Extracted data entries
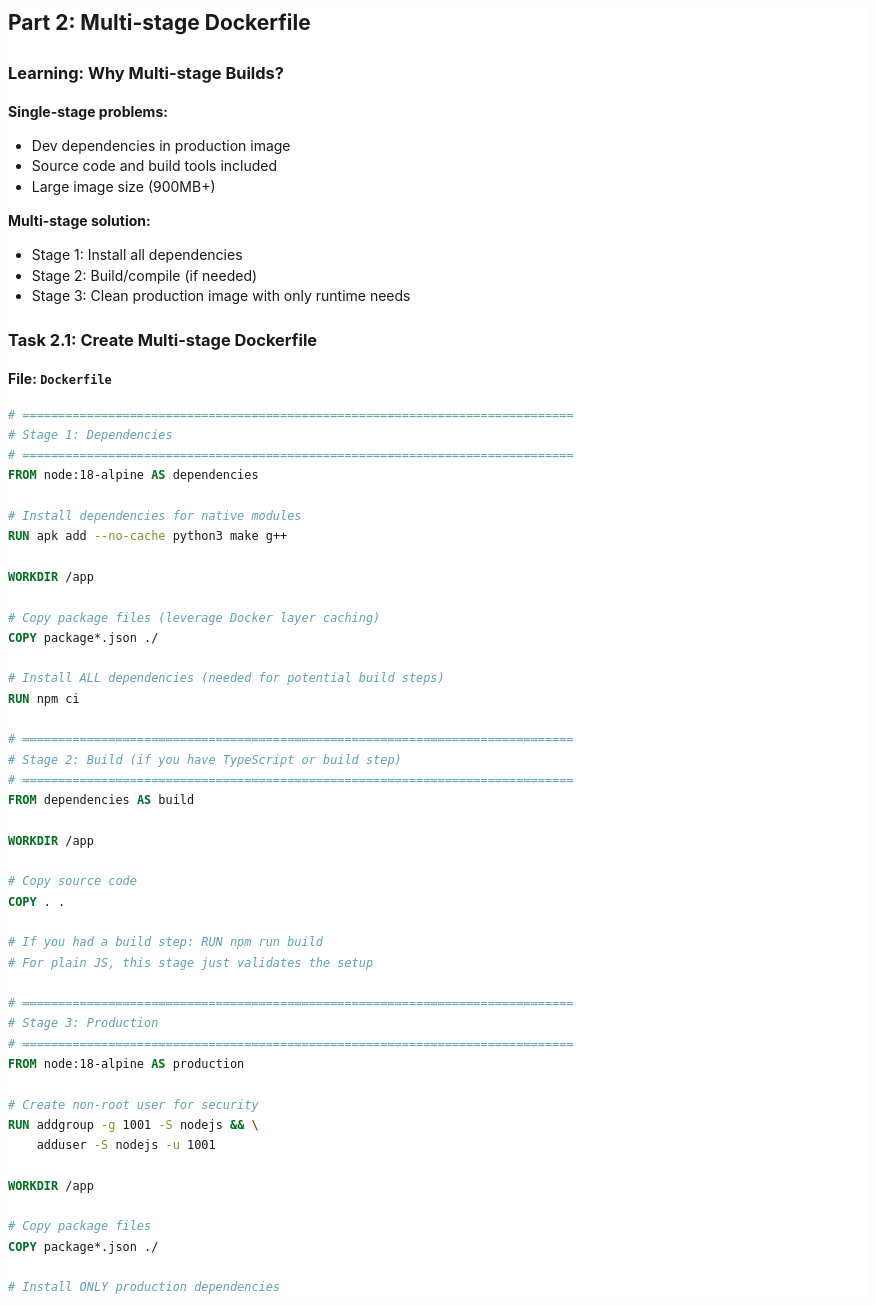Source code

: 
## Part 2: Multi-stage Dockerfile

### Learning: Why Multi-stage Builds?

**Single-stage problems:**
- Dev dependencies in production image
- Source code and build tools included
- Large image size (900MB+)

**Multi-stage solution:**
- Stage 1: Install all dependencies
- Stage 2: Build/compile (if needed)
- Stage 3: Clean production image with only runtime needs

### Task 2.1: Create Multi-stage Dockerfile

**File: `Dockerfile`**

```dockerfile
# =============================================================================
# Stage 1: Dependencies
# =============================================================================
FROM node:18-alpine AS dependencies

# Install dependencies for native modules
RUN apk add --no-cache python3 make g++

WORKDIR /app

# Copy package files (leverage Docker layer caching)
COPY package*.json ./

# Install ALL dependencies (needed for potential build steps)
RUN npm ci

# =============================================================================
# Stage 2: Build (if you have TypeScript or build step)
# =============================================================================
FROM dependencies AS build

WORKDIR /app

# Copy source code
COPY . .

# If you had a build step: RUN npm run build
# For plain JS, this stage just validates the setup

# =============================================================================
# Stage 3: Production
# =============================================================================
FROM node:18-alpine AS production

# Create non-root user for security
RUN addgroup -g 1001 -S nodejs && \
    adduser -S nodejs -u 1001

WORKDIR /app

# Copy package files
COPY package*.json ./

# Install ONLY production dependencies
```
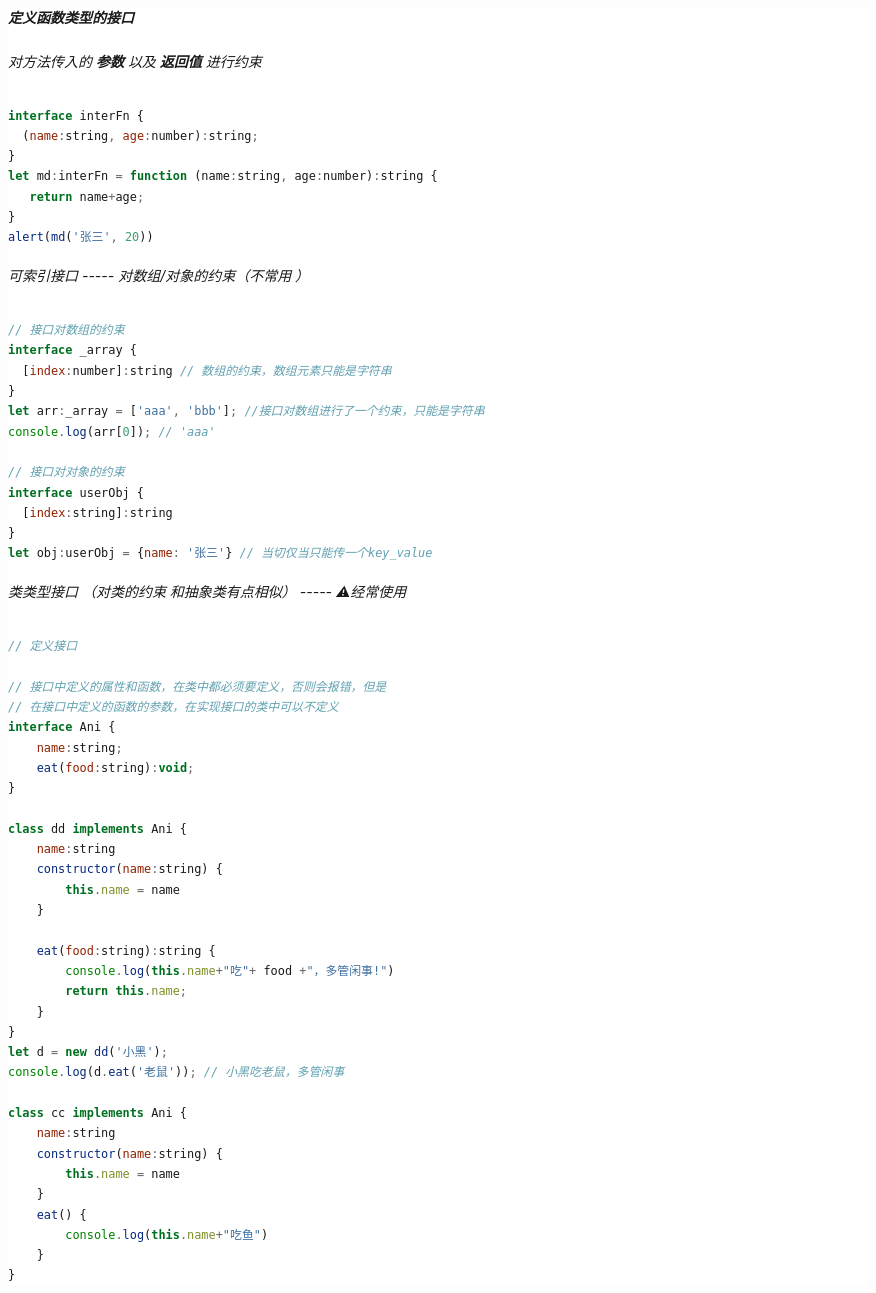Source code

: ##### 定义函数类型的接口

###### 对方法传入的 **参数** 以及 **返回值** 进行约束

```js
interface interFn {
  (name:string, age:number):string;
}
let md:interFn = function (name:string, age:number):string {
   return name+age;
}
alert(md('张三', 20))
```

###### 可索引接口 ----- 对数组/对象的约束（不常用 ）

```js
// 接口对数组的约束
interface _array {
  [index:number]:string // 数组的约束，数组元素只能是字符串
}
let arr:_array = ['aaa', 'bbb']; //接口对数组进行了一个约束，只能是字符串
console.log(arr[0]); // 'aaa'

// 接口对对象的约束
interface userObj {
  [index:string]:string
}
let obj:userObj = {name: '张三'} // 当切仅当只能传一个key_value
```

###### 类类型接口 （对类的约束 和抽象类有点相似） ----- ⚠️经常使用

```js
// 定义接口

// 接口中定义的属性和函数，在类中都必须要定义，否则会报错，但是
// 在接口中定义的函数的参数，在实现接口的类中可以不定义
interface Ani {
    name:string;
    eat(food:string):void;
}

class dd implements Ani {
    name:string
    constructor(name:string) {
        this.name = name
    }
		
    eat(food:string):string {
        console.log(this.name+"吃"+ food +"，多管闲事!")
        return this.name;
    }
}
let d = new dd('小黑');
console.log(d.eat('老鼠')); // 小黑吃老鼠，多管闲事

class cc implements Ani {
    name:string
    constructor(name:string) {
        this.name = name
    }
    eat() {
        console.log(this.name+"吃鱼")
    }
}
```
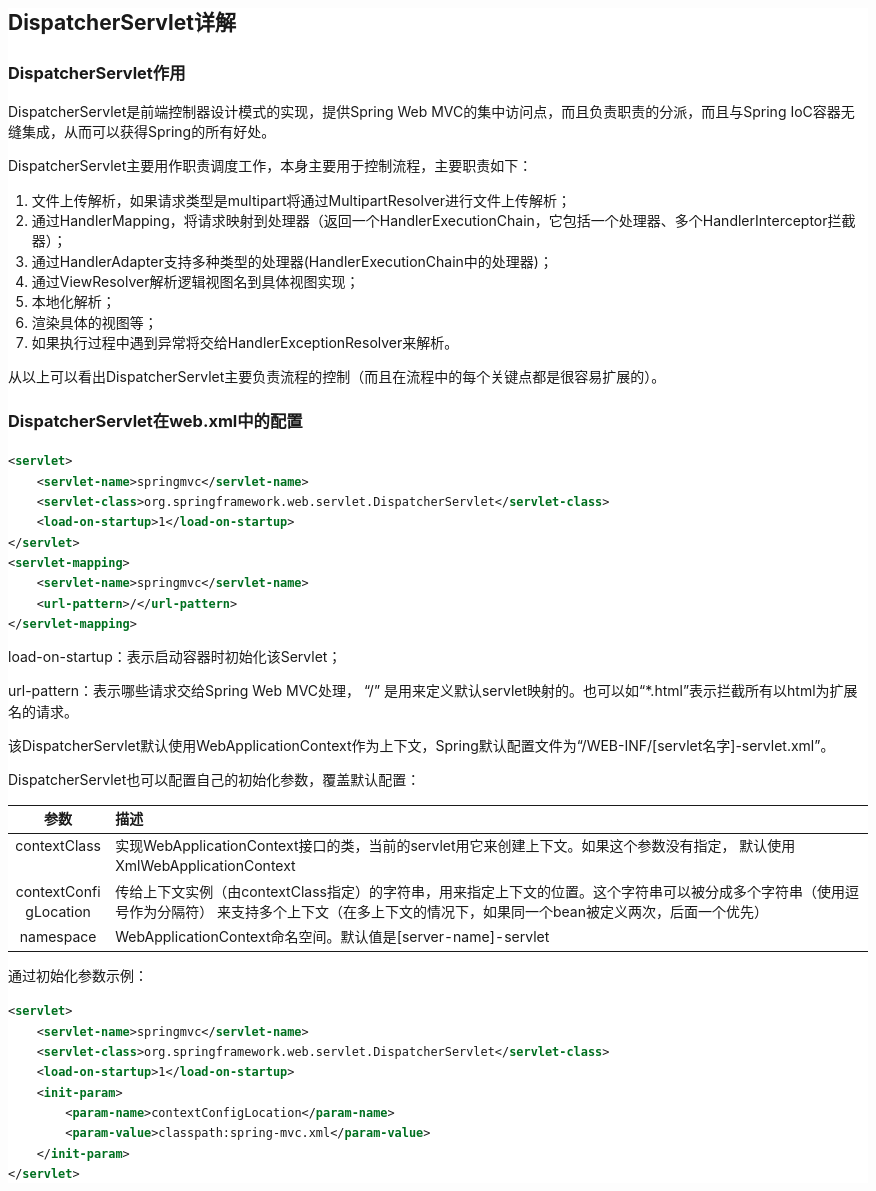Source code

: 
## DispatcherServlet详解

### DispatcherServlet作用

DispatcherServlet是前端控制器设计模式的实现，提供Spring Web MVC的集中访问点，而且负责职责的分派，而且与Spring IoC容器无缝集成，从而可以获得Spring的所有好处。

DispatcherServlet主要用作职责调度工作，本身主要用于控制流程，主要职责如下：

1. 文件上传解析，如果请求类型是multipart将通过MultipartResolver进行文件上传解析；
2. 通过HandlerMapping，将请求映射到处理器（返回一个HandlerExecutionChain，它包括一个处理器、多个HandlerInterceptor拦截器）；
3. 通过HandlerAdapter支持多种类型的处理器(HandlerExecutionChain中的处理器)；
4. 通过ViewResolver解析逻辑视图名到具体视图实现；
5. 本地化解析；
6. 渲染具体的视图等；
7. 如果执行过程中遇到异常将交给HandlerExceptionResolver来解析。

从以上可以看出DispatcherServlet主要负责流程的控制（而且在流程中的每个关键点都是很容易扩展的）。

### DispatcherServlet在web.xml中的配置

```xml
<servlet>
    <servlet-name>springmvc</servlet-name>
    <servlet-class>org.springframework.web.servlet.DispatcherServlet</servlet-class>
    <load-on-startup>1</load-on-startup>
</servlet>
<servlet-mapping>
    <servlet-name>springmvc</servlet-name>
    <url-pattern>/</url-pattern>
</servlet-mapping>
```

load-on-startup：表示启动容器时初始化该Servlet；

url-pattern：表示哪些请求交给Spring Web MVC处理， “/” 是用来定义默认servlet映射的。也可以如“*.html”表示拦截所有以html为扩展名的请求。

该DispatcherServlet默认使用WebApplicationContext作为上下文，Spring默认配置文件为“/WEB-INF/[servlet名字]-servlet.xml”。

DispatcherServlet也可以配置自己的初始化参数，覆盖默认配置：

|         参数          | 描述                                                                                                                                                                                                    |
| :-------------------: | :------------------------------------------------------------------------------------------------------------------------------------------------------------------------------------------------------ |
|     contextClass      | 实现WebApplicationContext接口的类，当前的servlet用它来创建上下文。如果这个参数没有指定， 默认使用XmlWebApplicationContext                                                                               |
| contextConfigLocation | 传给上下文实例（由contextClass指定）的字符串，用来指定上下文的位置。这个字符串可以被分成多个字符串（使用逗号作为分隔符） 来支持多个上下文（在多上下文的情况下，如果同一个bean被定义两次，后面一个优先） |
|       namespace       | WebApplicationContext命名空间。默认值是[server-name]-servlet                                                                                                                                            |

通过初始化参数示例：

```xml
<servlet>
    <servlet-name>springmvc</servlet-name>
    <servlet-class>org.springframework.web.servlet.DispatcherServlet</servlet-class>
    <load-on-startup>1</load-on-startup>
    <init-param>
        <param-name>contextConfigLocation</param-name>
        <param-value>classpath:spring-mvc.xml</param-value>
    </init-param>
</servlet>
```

▶ **Work to be completed**
Where the word "Install" occurs in a line of the records, copy that line.

▶ **Finished exercise**
- Stage 1: Install all dependencies
# Install dependencies for native modules
# Install ALL dependencies (needed for potential build steps)
# Install ONLY production dependencies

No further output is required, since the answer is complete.